Magnificent Mr. Auditore
Since you have inspired a strong desire in me to revisit the archives of the past, and created a whelming yearn for me to write in doing so, I fear you may become weary of my letters. If my words become exhausted in duration, or verbose in detail, you may think best not to reply despite my good will. I am pleased that you have finished gallivanting around the Mediterranean and reside humbly with your family along the Tuscan countryside. Many astonishing works have been accomplished by your hands, and by your hands, shaped the future of humanity, and as such have stirred the affection in my heart.
I understand you and the compass by which you navigate, and if your actions could be condemned, which they cannot, I would not condemn them. I see the end these deeds have taken you and with what hope they nourish you. However, I cannot see with your mirror, where nothing is seen but prudence, but I see with the eyes of a player, who is obliged to judge the result of the affairs when they are finished. Each man according to his own imagination guides himself. And I see various kinds of conduct bringing about the same thing in the future, as by various roads one comes to the same place, and many who work differently attain the same goal. With that goal in mind, one must travel the road that best suits his ambition, and if that purpose is cruel or unmerciful, then the end must be justified. I offer commendation for your actions, and beseech you to view them with approval.

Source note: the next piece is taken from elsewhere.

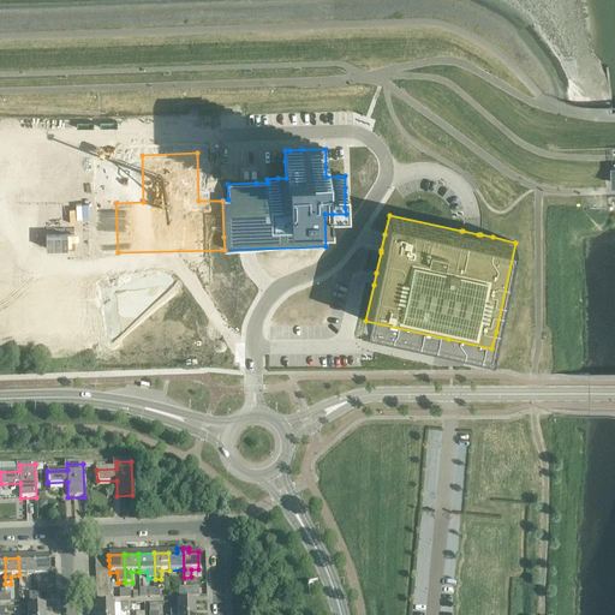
[(18,557),(19,575),(34,575),(34,557),(18,557)]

What sort of life have I been living you ask, I shall tell you. Although I pretend to work and do the biding of my employer, in reality I access the world wide consortium, there I ask about the recent news, learn of various new games, and compel myself with the interests of friends. Within the course of the hours I partake in the days events. Play immediately sinks into vulgarities, bringing upon a thousand insults with offensive profanities between those who have common interests. These disputes trifle over measly scores and paltry achievements. It is a wondrous thing to consider how blind players are to the things which they fail, and what sharp persecutors they are to vices they do not have. So trivial are these discussions that I must keep my mind from growing moldy and gladly return home.
Once I arrive home I fasten the door and confide to my game room. There, I delve into the great adventures that have endeared my inherent interests over the years. I am received with grand affection, I feed on those adventures which are only mine, and which I was born to play. For several hours I will not feel boredom, I forget every trouble, I do not dread solitude, and I am not frightened by death; I give myself entirely to play. There must be a beginning of any great matter, but continuing unto the end, until it be thoroughly finished yields the true glory. The games speak to me.
I do not wish to omit giving you notice of our dearest friend Niccolo. He demonstrated such fine qualities in life, and great love for his city of Florence. What better place and time for the birth of a man who looked into the hearts of men, saw much love and mire, and spoke of it to the ages to follow. He left behind many brilliant writings, the anthology of which I shall not make you suffer except for one. It is a short book, dedicated to a man who acts boldly and acts alone, a man who is tightfisted and generous, loved and feared, a true friend, and a true enemy. He is strong like a lion, and cunning like a fox. Ezio, you are the man Niccolo wrote about, you are the Armed Prophet--the prince. I feel certain that your virtue and fortune were posthumous inspirations.
Ezio, will it be, after a thousand years, a reprehensible thing to write something else than stories of your life? Will it be that the reputation of the past is overwritten by the esteem of the present? Are those who cannot remember the past condemned to repeat it? I lay aside every irrational hesitation and beg you to help me straighten out the confusion in my head. I say, let players be the victor by the means they see fit, and you shall attend to your affairs in your own way, I shall miss you.